Task input.

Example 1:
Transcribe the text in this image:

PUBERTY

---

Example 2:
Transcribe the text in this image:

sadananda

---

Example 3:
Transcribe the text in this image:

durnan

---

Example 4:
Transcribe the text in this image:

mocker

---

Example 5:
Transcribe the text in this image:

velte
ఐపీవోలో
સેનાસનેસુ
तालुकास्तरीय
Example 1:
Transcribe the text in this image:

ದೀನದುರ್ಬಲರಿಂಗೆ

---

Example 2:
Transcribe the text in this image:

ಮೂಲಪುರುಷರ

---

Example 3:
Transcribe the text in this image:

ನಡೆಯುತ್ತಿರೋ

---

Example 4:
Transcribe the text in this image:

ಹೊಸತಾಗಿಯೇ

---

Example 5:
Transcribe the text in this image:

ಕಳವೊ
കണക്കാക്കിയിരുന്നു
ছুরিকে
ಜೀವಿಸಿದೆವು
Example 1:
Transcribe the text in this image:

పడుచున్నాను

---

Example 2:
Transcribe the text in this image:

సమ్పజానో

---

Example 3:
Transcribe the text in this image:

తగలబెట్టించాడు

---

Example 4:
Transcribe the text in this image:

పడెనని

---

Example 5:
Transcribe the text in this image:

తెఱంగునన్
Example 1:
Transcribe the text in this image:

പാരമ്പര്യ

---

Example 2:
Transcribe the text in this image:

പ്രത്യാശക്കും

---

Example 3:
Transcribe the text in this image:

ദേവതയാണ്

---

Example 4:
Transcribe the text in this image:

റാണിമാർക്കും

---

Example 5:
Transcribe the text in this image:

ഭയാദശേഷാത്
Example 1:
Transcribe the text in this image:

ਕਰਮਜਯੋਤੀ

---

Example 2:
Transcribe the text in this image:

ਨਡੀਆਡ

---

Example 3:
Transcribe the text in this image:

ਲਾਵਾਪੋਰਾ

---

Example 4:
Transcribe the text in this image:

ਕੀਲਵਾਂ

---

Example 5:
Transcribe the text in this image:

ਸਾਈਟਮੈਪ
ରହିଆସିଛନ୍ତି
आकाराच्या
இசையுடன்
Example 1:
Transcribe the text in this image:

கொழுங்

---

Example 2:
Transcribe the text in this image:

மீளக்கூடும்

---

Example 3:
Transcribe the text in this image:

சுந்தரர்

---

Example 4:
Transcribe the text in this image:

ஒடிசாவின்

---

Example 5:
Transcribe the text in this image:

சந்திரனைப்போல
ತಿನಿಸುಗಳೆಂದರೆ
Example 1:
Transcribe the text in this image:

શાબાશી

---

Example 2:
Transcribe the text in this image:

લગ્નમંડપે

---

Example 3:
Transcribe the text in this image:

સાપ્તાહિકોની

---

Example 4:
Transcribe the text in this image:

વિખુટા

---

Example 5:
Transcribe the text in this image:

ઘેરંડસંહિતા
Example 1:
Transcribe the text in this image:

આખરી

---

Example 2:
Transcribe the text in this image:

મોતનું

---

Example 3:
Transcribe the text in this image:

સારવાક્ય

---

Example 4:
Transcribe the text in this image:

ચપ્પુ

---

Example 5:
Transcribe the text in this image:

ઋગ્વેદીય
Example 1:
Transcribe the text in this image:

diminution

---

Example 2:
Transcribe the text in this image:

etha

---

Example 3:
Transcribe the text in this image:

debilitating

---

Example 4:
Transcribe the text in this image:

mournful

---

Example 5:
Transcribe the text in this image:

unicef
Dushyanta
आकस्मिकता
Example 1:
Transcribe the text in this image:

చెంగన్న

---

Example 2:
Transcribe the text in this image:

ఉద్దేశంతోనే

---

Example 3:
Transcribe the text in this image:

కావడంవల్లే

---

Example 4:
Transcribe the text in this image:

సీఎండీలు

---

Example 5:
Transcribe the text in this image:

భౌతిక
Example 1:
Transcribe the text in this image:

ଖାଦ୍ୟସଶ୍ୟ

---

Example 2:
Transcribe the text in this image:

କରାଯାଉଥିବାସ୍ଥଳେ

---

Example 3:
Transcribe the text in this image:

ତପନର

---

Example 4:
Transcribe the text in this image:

Requirement. Repeat all of the items above line for line, changing nothing.

The answer.
Example 1:
Transcribe the text in this image:

PUBERTY

---

Example 2:
Transcribe the text in this image:

sadananda

---

Example 3:
Transcribe the text in this image:

durnan

---

Example 4:
Transcribe the text in this image:

mocker

---

Example 5:
Transcribe the text in this image:

velte
ఐపీవోలో
સેનાસનેસુ
तालुकास्तरीय
Example 1:
Transcribe the text in this image:

ದೀನದುರ್ಬಲರಿಂಗೆ

---

Example 2:
Transcribe the text in this image:

ಮೂಲಪುರುಷರ

---

Example 3:
Transcribe the text in this image:

ನಡೆಯುತ್ತಿರೋ

---

Example 4:
Transcribe the text in this image:

ಹೊಸತಾಗಿಯೇ

---

Example 5:
Transcribe the text in this image:

ಕಳವೊ
കണക്കാക്കിയിരുന്നു
ছুরিকে
ಜೀವಿಸಿದೆವು
Example 1:
Transcribe the text in this image:

పడుచున్నాను

---

Example 2:
Transcribe the text in this image:

సమ్పజానో

---

Example 3:
Transcribe the text in this image:

తగలబెట్టించాడు

---

Example 4:
Transcribe the text in this image:

పడెనని

---

Example 5:
Transcribe the text in this image:

తెఱంగునన్
Example 1:
Transcribe the text in this image:

പാരമ്പര്യ

---

Example 2:
Transcribe the text in this image:

പ്രത്യാശക്കും

---

Example 3:
Transcribe the text in this image:

ദേവതയാണ്

---

Example 4:
Transcribe the text in this image:

റാണിമാർക്കും

---

Example 5:
Transcribe the text in this image:

ഭയാദശേഷാത്
Example 1:
Transcribe the text in this image:

ਕਰਮਜਯੋਤੀ

---

Example 2:
Transcribe the text in this image:

ਨਡੀਆਡ

---

Example 3:
Transcribe the text in this image:

ਲਾਵਾਪੋਰਾ

---

Example 4:
Transcribe the text in this image:

ਕੀਲਵਾਂ

---

Example 5:
Transcribe the text in this image:

ਸਾਈਟਮੈਪ
ରହିଆସିଛନ୍ତି
आकाराच्या
இசையுடன்
Example 1:
Transcribe the text in this image:

கொழுங்

---

Example 2:
Transcribe the text in this image:

மீளக்கூடும்

---

Example 3:
Transcribe the text in this image:

சுந்தரர்

---

Example 4:
Transcribe the text in this image:

ஒடிசாவின்

---

Example 5:
Transcribe the text in this image:

சந்திரனைப்போல
ತಿನಿಸುಗಳೆಂದರೆ
Example 1:
Transcribe the text in this image:

શાબાશી

---

Example 2:
Transcribe the text in this image:

લગ્નમંડપે

---

Example 3:
Transcribe the text in this image:

સાપ્તાહિકોની

---

Example 4:
Transcribe the text in this image:

વિખુટા

---

Example 5:
Transcribe the text in this image:

ઘેરંડસંહિતા
Example 1:
Transcribe the text in this image:

આખરી

---

Example 2:
Transcribe the text in this image:

મોતનું

---

Example 3:
Transcribe the text in this image:

સારવાક્ય

---

Example 4:
Transcribe the text in this image:

ચપ્પુ

---

Example 5:
Transcribe the text in this image:

ઋગ્વેદીય
Example 1:
Transcribe the text in this image:

diminution

---

Example 2:
Transcribe the text in this image:

etha

---

Example 3:
Transcribe the text in this image:

debilitating

---

Example 4:
Transcribe the text in this image:

mournful

---

Example 5:
Transcribe the text in this image:

unicef
Dushyanta
आकस्मिकता
Example 1:
Transcribe the text in this image:

చెంగన్న

---

Example 2:
Transcribe the text in this image:

ఉద్దేశంతోనే

---

Example 3:
Transcribe the text in this image:

కావడంవల్లే

---

Example 4:
Transcribe the text in this image:

సీఎండీలు

---

Example 5:
Transcribe the text in this image:

భౌతిక
Example 1:
Transcribe the text in this image:

ଖାଦ୍ୟସଶ୍ୟ

---

Example 2:
Transcribe the text in this image:

କରାଯାଉଥିବାସ୍ଥଳେ

---

Example 3:
Transcribe the text in this image:

ତପନର

---

Example 4:
Transcribe the text in this image:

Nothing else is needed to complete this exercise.